You can also pass the name of a dtype in the NumPy dtype hierarchy:

  1. In [443]: df.select_dtypes(include=['bool'])
  2. Out[443]:
  3. bool1 bool2
  4. 0 True False
  5. 1 False True
  6. 2 True False

select_dtypes() also works with generic dtypes as well.
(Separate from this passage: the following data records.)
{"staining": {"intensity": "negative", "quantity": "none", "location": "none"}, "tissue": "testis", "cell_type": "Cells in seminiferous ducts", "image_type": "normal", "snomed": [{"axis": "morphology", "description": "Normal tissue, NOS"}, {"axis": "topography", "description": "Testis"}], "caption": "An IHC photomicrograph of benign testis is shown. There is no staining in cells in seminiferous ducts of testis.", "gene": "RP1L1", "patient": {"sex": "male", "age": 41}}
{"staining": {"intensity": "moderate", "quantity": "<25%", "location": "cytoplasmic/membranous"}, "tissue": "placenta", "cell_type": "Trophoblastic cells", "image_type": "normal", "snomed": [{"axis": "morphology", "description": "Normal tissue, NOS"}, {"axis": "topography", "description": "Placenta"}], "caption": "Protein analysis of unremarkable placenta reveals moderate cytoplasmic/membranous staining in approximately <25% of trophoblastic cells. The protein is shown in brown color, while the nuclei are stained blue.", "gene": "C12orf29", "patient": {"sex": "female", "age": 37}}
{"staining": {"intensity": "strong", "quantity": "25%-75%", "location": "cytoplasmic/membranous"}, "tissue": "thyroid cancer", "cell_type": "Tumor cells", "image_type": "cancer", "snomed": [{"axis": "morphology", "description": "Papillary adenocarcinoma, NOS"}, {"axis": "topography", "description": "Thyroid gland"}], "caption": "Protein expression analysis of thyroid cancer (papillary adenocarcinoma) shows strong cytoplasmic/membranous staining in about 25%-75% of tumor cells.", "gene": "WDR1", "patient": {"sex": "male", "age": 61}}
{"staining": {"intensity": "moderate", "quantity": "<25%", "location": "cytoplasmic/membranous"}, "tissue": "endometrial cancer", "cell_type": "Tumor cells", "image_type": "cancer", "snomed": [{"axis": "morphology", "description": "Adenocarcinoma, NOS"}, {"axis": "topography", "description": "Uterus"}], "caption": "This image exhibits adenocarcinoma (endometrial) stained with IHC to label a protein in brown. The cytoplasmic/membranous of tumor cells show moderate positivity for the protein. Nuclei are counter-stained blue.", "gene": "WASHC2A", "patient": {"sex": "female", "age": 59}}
For example, to select all numeric and boolean columns while excluding unsigned integers:

  1. In [444]: df.select_dtypes(include=['number', 'bool'], exclude=['unsignedinteger'])
  2. Out[444]:
  3. int64 float64 bool1 bool2 tdeltas
  4. 0 1 4.0 True False NaT
  5. 1 2 5.0 False True 1 days
  6. 2 3 6.0 True False 1 days

To select string columns you must use the object dtype:

  1. In [445]: df.select_dtypes(include=['object'])
  2. Out[445]:
  3. string
  4. 0 a
  5. 1 b
  6. 2 c

To see all the child dtypes of a generic dtype like numpy.number you can define a function that returns a tree of child dtypes:

  1. In [446]: def subdtypes(dtype):
  2. .....: subs = dtype.__subclasses__()
  3. .....: if not subs:
  4. .....: return dtype
  5. .....: return [dtype, [subdtypes(dt) for dt in subs]]
  6. .....:

All NumPy dtypes are subclasses of numpy.generic:

  1. In [447]: subdtypes(np.generic)
  2. Out[447]:
  3. [numpy.generic,
  4. [[numpy.number,
  5. [[numpy.integer,
  6. [[numpy.signedinteger,
  7. [numpy.int8,
  8. numpy.int16,
  9. numpy.int32,
  10. numpy.int64,
  11. numpy.int64,
  12. numpy.timedelta64]],
  13. [numpy.unsignedinteger,
  14. [numpy.uint8,
  15. numpy.uint16,
  16. numpy.uint32,
  17. numpy.uint64,
  18. numpy.uint64]]]],
  19. [numpy.inexact,
  20. [[numpy.floating,
  21. [numpy.float16, numpy.float32, numpy.float64, numpy.float128]],
  22. [numpy.complexfloating,
  23. [numpy.complex64, numpy.complex128, numpy.complex256]]]]]],
  24. [numpy.flexible,
  25. [[numpy.character, [numpy.bytes_, numpy.str_]],
  26. [numpy.void, [numpy.record]]]],
  27. numpy.bool_,
  28. numpy.datetime64,
  29. numpy.object_]]

Note: Pandas also defines the types category, and datetime64[ns, tz], which are not integrated into the normal NumPy hierarchy and won’t show up with the above function.